Alexander Charles Morton-Wright
Developmentally Appropriate Practices in ECE
Meeting Students Where They Are
I have always known that Kindergarten is an important stage in a child's development and the most important skills they are learning here are how to self-regulate themselves and set them up with the ability to learn. I liked the ideas in the article “Taking Back Kindergarten: Rethinking Rigor for Young Learners.” especially around the idea if we pressure them to jump through academic hoops without first doing the groundwork that enables them to learn effectively we can negatively affect their future growth. I am a strong believer in play-based learning and enjoy giving my students a challenge they can overcome in their play and watching to see how they apply the skills they have been taught. I will try to assess my children's zone of proximal development (ZPD) and seek to bridge the gap between what students know and can do and real-world challenges and phenomena.
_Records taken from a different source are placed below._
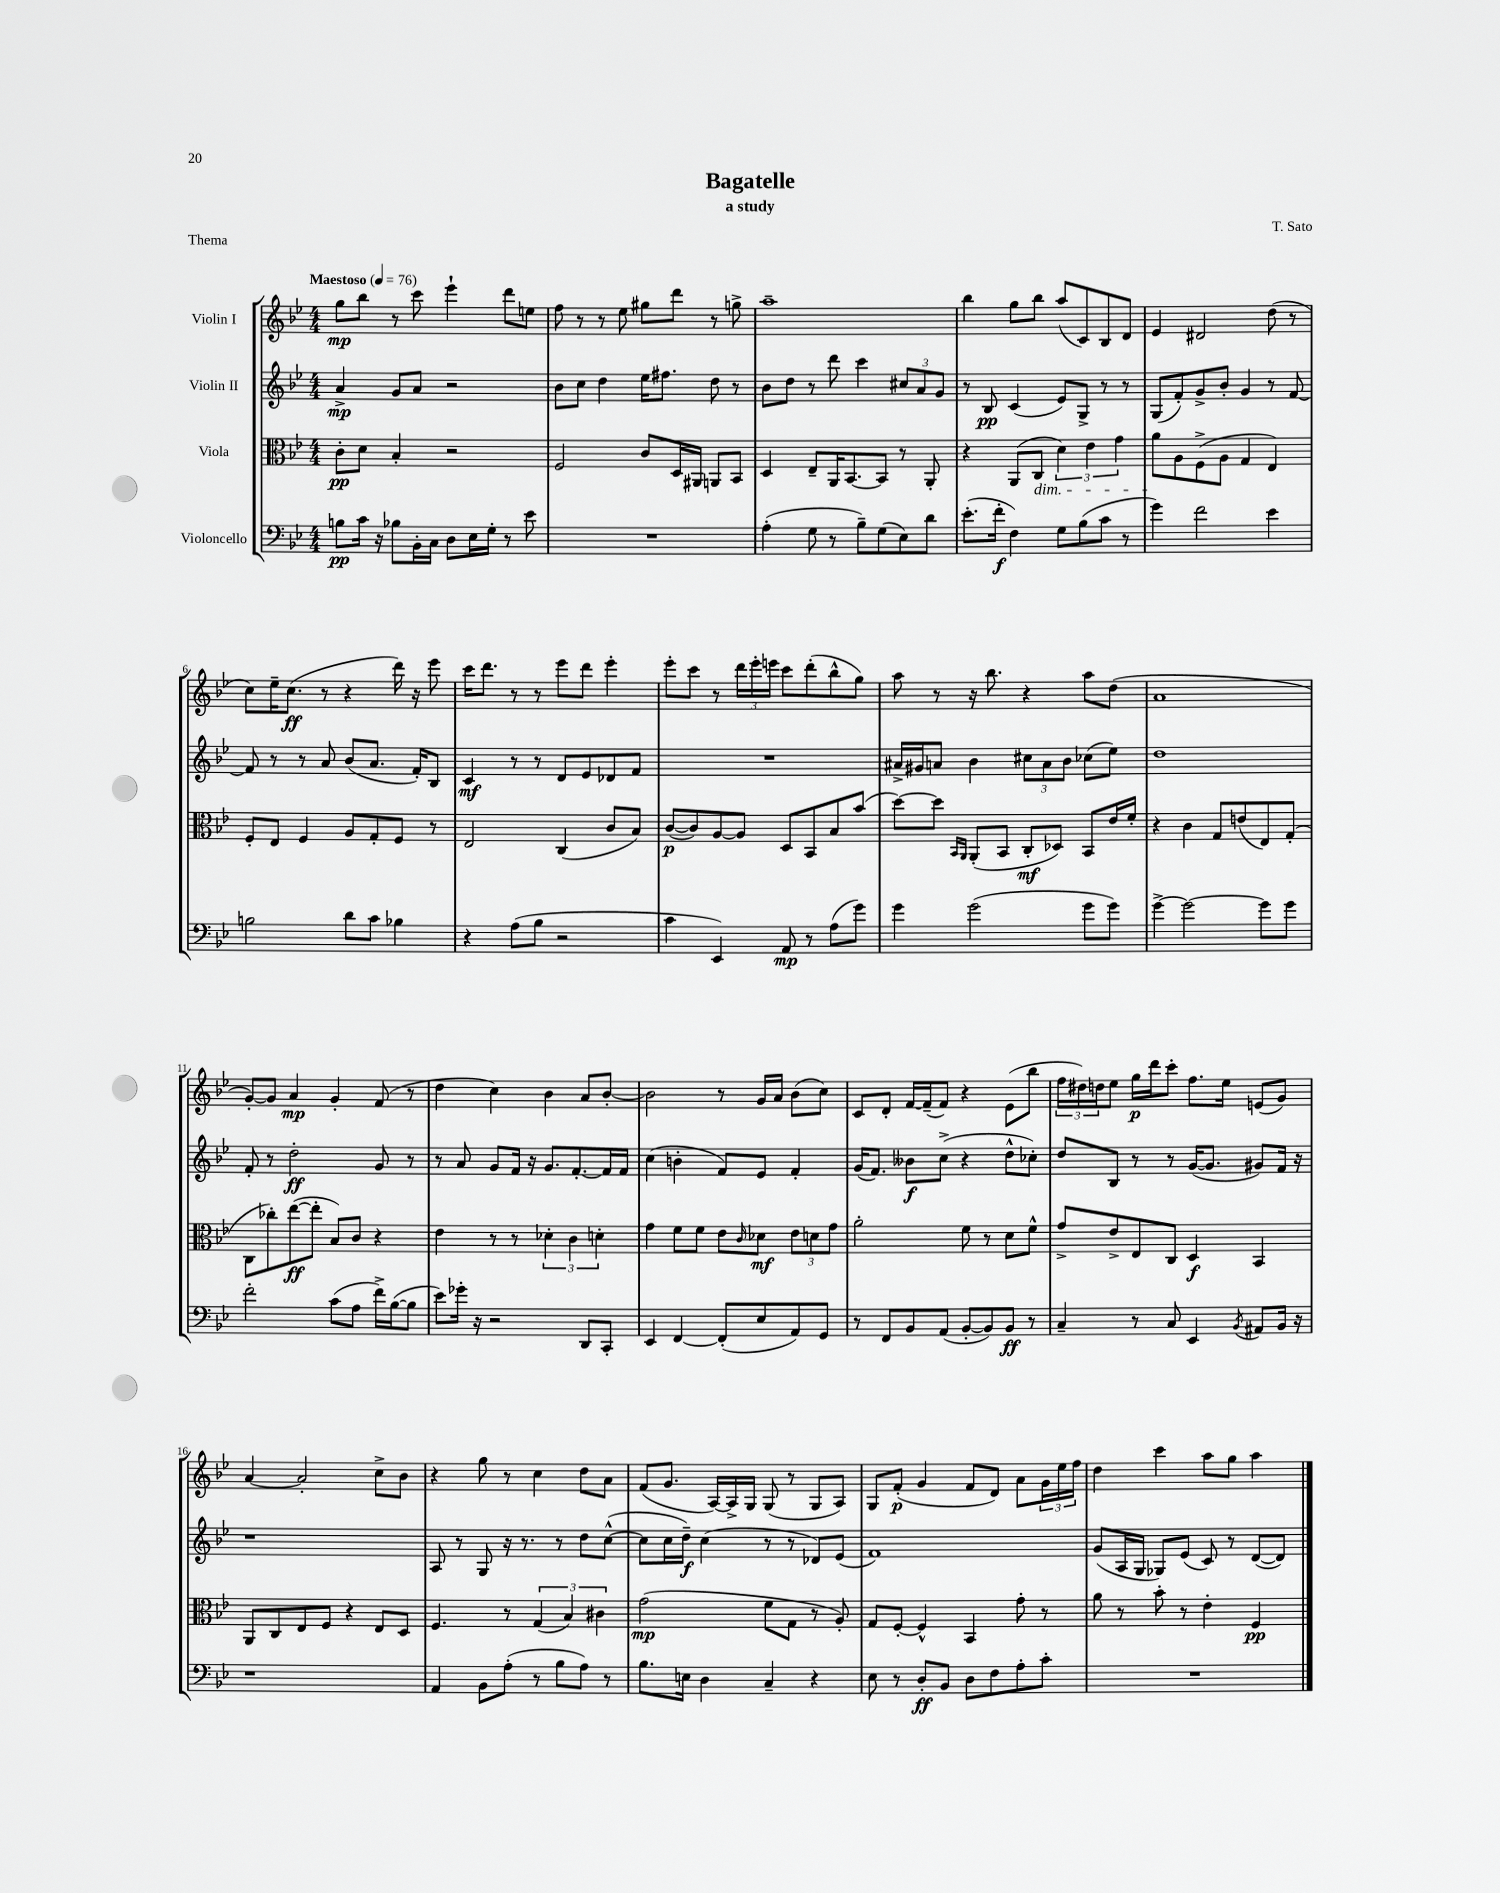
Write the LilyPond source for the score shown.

\header { title = "Bagatelle" composer = "T. Sato" subtitle = "a study" piece = "Thema" }
<<
\new StaffGroup <<
\new Staff = "s0" \with { instrumentName = "Violin I" } {
    \clef treble \key bes \major \numericTimeSignature \time 4/4 \tempo "Maestoso" 4 = 76
    g''8\mp bes''8 r8 c'''8 ees'''4-! d'''8 e''8 |
    f''8 r8 r8 ees''8 gis''8 d'''8 r8 g''8-> |
    a''1-- |
    bes''4 g''8 bes''8 a''8( c'8) bes8 d'8 |
    ees'4 dis'2 d''8( r8 |
    c''8) ees''16-- c''8.\ff( r8 r4 d'''16) r16 ees'''8 |
    c'''16 d'''8. r8 r8 ees'''8 d'''8 ees'''4-. |
    ees'''8-. c'''8 r8 \tuplet 3/2 { d'''16 ees'''16-. e'''16 } c'''8 d'''8-.( bes''8-^ g''8) |
    a''8 r8 r16 bes''8. r4 a''8 d''8( |
    a'1 |
    g'8~-.) g'8 a'4\mp g'4-. f'8( r8 |
    d''4 c''4) bes'4 a'8 bes'8~-. |
    bes'2 r8 g'16 a'16 bes'8( c''8) |
    c'8 d'8-. f'16~ f'16--( f'8) r4 ees'8( bes''8 |
    \tuplet 3/2 { f''16 dis''16) d''16 } ees''8 g''16\p d'''16 c'''8-. f''8. ees''16 e'8( g'8) |
    a'4~ a'2-. c''8-> bes'8 |
    r4 g''8 r8 c''4 d''8 a'8 |
    f'8( g'8. a16~) a16-> g16 g8( r8 g8 a8) |
    g8 f'8-.\p( g'4 f'8 d'8) a'8 \tuplet 3/2 { g'16 ees''16 f''16 } |
    d''4 c'''4 a''8 g''8 a''4 \bar "|." |
}
\new Staff = "s1" \with { instrumentName = "Violin II" } {
    \clef treble \key bes \major \numericTimeSignature \time 4/4
    a'4->\mp g'8 a'8 r2 |
    bes'8 c''8 d''4 ees''16 fis''8. d''8 r8 |
    bes'8 d''8 r8 d'''8 c'''4 \tuplet 3/2 { cis''8 a'8 g'8 } |
    r8 bes8\pp c'4( ees'8) g8-> r8 r8 |
    g8( f'8-.) g'8-> bes'8-. g'4 r8 f'8~ |
    f'8 r8 r8 a'8 bes'8( a'8. f'16-.) bes8 |
    c'4\mf r8 r8 d'8 ees'8 des'8 f'8 |
    R1 |
    ais'16-> gis'16 a'8 bes'4 \tuplet 3/2 { cis''8 a'8 bes'8 } ces''8( ees''8) |
    d''1 |
    f'8-. r8 d''2-.\ff g'8 r8 |
    r8 a'8 g'8 f'16 r16 g'8. f'8.~-. f'16 f'16 |
    c''4( b'4-. f'8) ees'8 f'4-. |
    g'16( f'8.) beses'8\f c''8->( r4 d''8-^ ces''8-.) |
    d''8 bes8 r8 r8 g'16~( g'8. gis'8) f'16 r16 |
    r1 |
    a8 r8 g8 r16 r8. r8 d''8 c''8~-^( |
    c''8 c''16 d''16--\f) c''4( r8 r8 des'8) ees'8( |
    f'1) |
    g'8( a16 g16 ges8) ees'8( c'8) r8 d'8~( d'8) \bar "|." |
}
\new Staff = "s2" \with { instrumentName = "Viola" } {
    \clef alto \key bes \major \numericTimeSignature \time 4/4
    c'8-.\pp d'8 bes4-. r2 |
    f2 c'8 d16 ais,16 a,8 bes,8 |
    d4 ees8-- a,16 bes,8.~ bes,8 r8 a,8-. |
    r4 a,8( c8\dim \tuplet 3/2 { d'4) ees'4 g'4 } |
    a'8\! a8 f8->( a8 g4 ees4) |
    f8-. ees8 f4 a8 g8-. f8 r8 |
    ees2 c4( c'8 bes8) |
    c'8~\p( c'8) a8~ a8 d8 bes,8 bes8 bes'8( |
    d''8~) d''8 \grace { bes,16 a,16 } a,8-.( bes,8 c8-.\mf des8) bes,8 ees'16 f'16-. |
    r4 c'4 g8 e'8( ees8) g8-.( |
    c8 ces''8-.) ees''8~\ff( ees''8-. bes8) c'8 r4 |
    ees'4 r8 r8 \tuplet 3/2 { des'4-. c'4 d'4-. } |
    g'4 f'8 f'8 ees'8 \grace { c'16 } des'8\mf \tuplet 3/2 { ees'8 d'8 g'8 } |
    a'2-. f'8 r8 d'8 f'8-^ |
    g'8-> ees'8-> ees8 c8 d4\f bes,4 |
    a,8 c8 ees8 f8 r4 ees8 d8 |
    f4. r8 \tuplet 3/2 { g4( bes4) cis'4 } |
    g'2\mp( f'8 g8 r8 a8-.) |
    g8 f8~-. f4-^ bes,4 g'8-. r8 |
    a'8 r8 bes'8-. r8 ees'4-. f4\pp \bar "|." |
}
\new Staff = "s3" \with { instrumentName = "Violoncello" } {
    \clef bass \key bes \major \numericTimeSignature \time 4/4
    b8\pp c'16 r16 bes8 bes,16-. c16 d8 ees16 g16-. r8 ees'8 |
    R1 |
    a4-.( g8 r8 bes8--) g8( ees8) d'8 |
    ees'8.-.( f'16-.\f f4) g8 bes8( c'8 r8 |
    g'4) f'2 ees'4 |
    b2 d'8 c'8 bes4 |
    r4 a8( bes8 r2 |
    c'4 ees,4) a,8\mp r8 a8( g'8) |
    g'4 g'2( g'8 g'8) |
    g'4~-> g'2~ g'8 g'8 |
    f'2-. c'8( a8 f'16->) bes16~( bes8 |
    ees'8) ges'16-. r16 r2 d,8 c,8-. |
    ees,4 f,4~ f,8-.( ees8 a,8) g,8 |
    r8 f,8 bes,8 a,8( bes,8~-. bes,8) bes,8\ff r8 |
    c4-- r8 c8 ees,4 \acciaccatura { bes,8 } ais,8 bes,16 r16 |
    r1 |
    a,4 bes,8 a8-.( r8 bes8 a8) r8 |
    bes8. e16 d4 c4-- r4 |
    ees8 r8 d8-.\ff bes,8 d8 f8 a8-. c'8-. |
    R1 \bar "|." |
}
>>
>>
I instinctively do this on a day to day basis but I will attempt to hone in on each student's ZPD gap and ensure that each child is provided developmentally appropriate practices that challenge them. I really liked how they separated the idea of difficulty and rigour as we should not be focusing on making something difficult to stimulate learning but rather we should be focusing on making the activity rigorous and including multiple intelligences as well as linking multiple schemas to create a new schema that links multiple others to achieve a goal. I will keep these ideas in mind when I am developing my lessons to further challenge my children with rigorous activities and provide each child with developmentally appropriate learning opportunities tailored to their ZPDs.